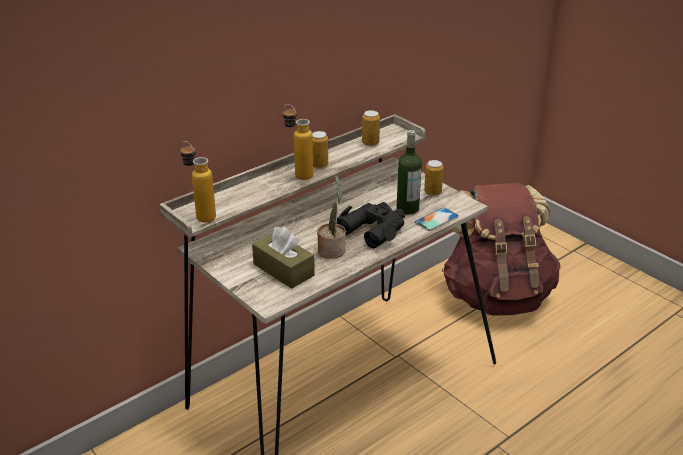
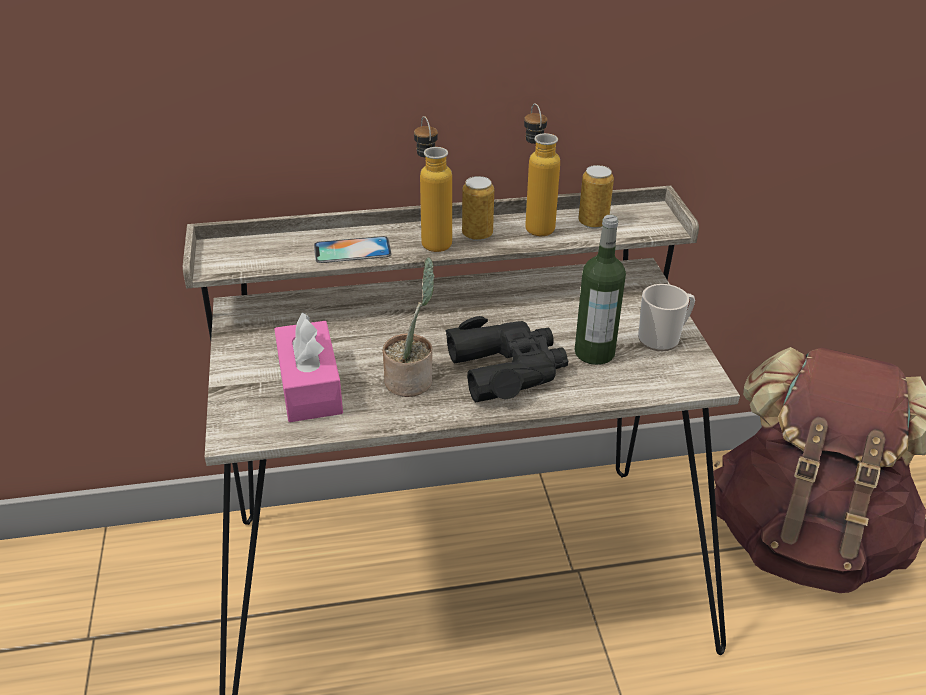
camera: 30 degrees right, 5 degrees up
bottle [180,141,216,223] -> bottle moved to [524,103,560,236]
brown tissue box [252,227,315,289] -> pink tissue box [274,313,343,422]
phone [414,207,459,231] -> phone moved to [314,236,392,263]
can [424,160,444,196] -> mug [638,284,695,351]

********************

WHAT THE EXERCISE ASKS: Print all of the entries word for word. Skip any images they contain.

SOLUTION FOR THIS EXERCISE:
camera: 30 degrees right, 5 degrees up
bottle [180,141,216,223] -> bottle moved to [524,103,560,236]
brown tissue box [252,227,315,289] -> pink tissue box [274,313,343,422]
phone [414,207,459,231] -> phone moved to [314,236,392,263]
can [424,160,444,196] -> mug [638,284,695,351]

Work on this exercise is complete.